Armed with the D3 arch
generator function, we can create a function to draw one envelope protein:
const drawEnvelopeProtein = startAngle =>
svg.append('path')
.attr('d', d3.arc()
.innerRadius(85)
.outerRadius(103)
.startAngle(startAngle)
.endAngle(startAngle + 0.04))
.attr('transform', 'translate(100,100)')
.attr('fill', 'green')
As we saw before with the line generator, the generator functions do calculate a path. This time however we can set the values hardcoded; so there is no need to pass data tot the datum function. To draw an entire circle, the difference between the start and end angle would be 2π. To draw a little arch, we can set the end just a little further than the start. With the inner radius starting at the border of our exising circle and the outer radius just outside of the border, this function will draw a path element over it. Because the arch function starts at 0,0 coordinates, we move the drawing to the center of our circle. Then, by calling this function thrice with a different starting angle, we could draw the envelope proteins just like this:
Deja Vu All Over Again
The membrane protein is just a little bit bigger than the envelope protein. As it is also located in the membrane as the envelope, we could use exactly the same technique to draw those proteins. The only difference would be we draw the arch both with a bigger angle and with a greater radius. If we would add ten membrane proteins evenly distributed across the circle, we would end up with following visual:
Even a tarantula considers itself beautiful
The spike glycoprotein is the one remaining protein left on the drawing board. The protein looks like a nail and gives the molecule its crowned appearance. It’s located on the outer egde of the membrane, so the proteins should be drawn outside our circle.

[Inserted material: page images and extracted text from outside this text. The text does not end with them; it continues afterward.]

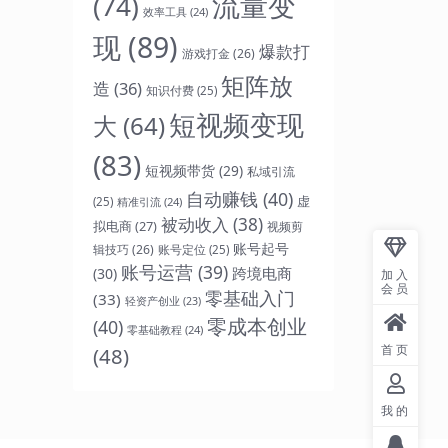
流量变
(74)
效率工具
(24)
现
(89)
爆款打
游戏打金
(26)
矩阵放
造
(36)
知识付费
(25)
短视频变现
大
(64)
(83)
短视频带货
(29)
私域引流
自动赚钱
(40)
虚
(25)
精准引流
(24)
被动收入
(38)
拟电商
(27)
视频剪
账号起号
辑技巧
(26)
账号定位
(25)
账号运营
(39)
跨境电商
(30)
加入
会员
零基础入门
(33)
轻资产创业
(23)
零成本创业
(40)
零基础教程
(24)
首页
(48)
我的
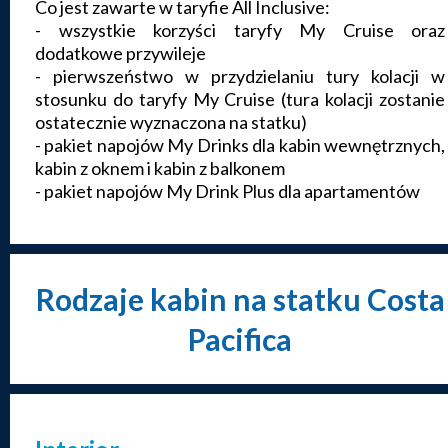
Co jest zawarte w taryfie All Inclusive:
- wszystkie korzyści taryfy My Cruise oraz
dodatkowe przywileje
- pierwszeństwo w przydzielaniu tury kolacji w
stosunku do taryfy My Cruise (tura kolacji zostanie
ostatecznie wyznaczona na statku)
- pakiet napojów My Drinks dla kabin wewnętrznych,
kabin z oknem i kabin z balkonem
- pakiet napojów My Drink Plus dla apartamentów
Rodzaje kabin na statku Costa
Pacifica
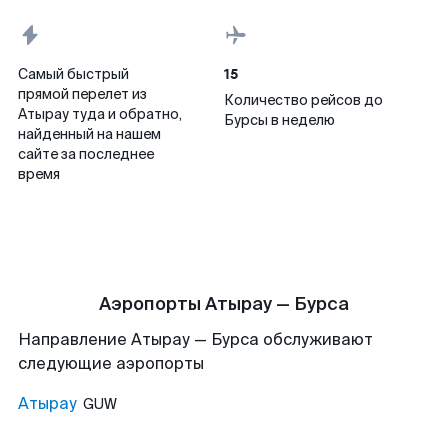
15
Самый быстрый
прямой перелет из
Количество рейсов до
Атырау туда и обратно,
Бурсы в неделю
найденный на нашем
сайте за последнее
время
Аэропорты Атырау — Бурса
Направление Атырау — Бурса обслуживают
следующие аэропорты
Атырау
GUW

Drawing a nail structure sounds rather complicated, but it’s actually as easy as defining two arch shaped path elements next to each other. First we draw a rectangle as base of the nail, just like previous proteins. Then we draw another arch perpendicular to the first, by starting the angle earlier, ending later and defining the inner radius equal to the outer radius of the first arch. The simplified code looks like:
// Standing rect
svg.append('path')
.attr('d', d3.arc()
.innerRadius(100)
.outerRadius(140)
.startAngle(startAngle)
.endAngle(startAngle + 0.1))
// Landscape rect
svg.append('path')
.attr('d', d3.arc()
.innerRadius(140)
.outerRadius(150)
.startAngle(startAngle - 0.1)
.endAngle(startAngle + 0.2))
Now we know how to draw the spike proteins, let’s add ten proteins to the circle. To make the visual appealing properly, we could alternate between the membrane and spike proteins. In the end, we would have the following visualization:
I’ve got to say, that’s one ugly thing to behold. Let us hope this virus will soon be just a memory of the past!
There is so much more
While this image looks visually nice, I only scratched the surface with the tools D3 give you. Changing (live) data, nested SVG elements, charts, legends and animations are some topics that do deserve a blog of their own. For now, you could go to here if you want to grab the html file and read the source code.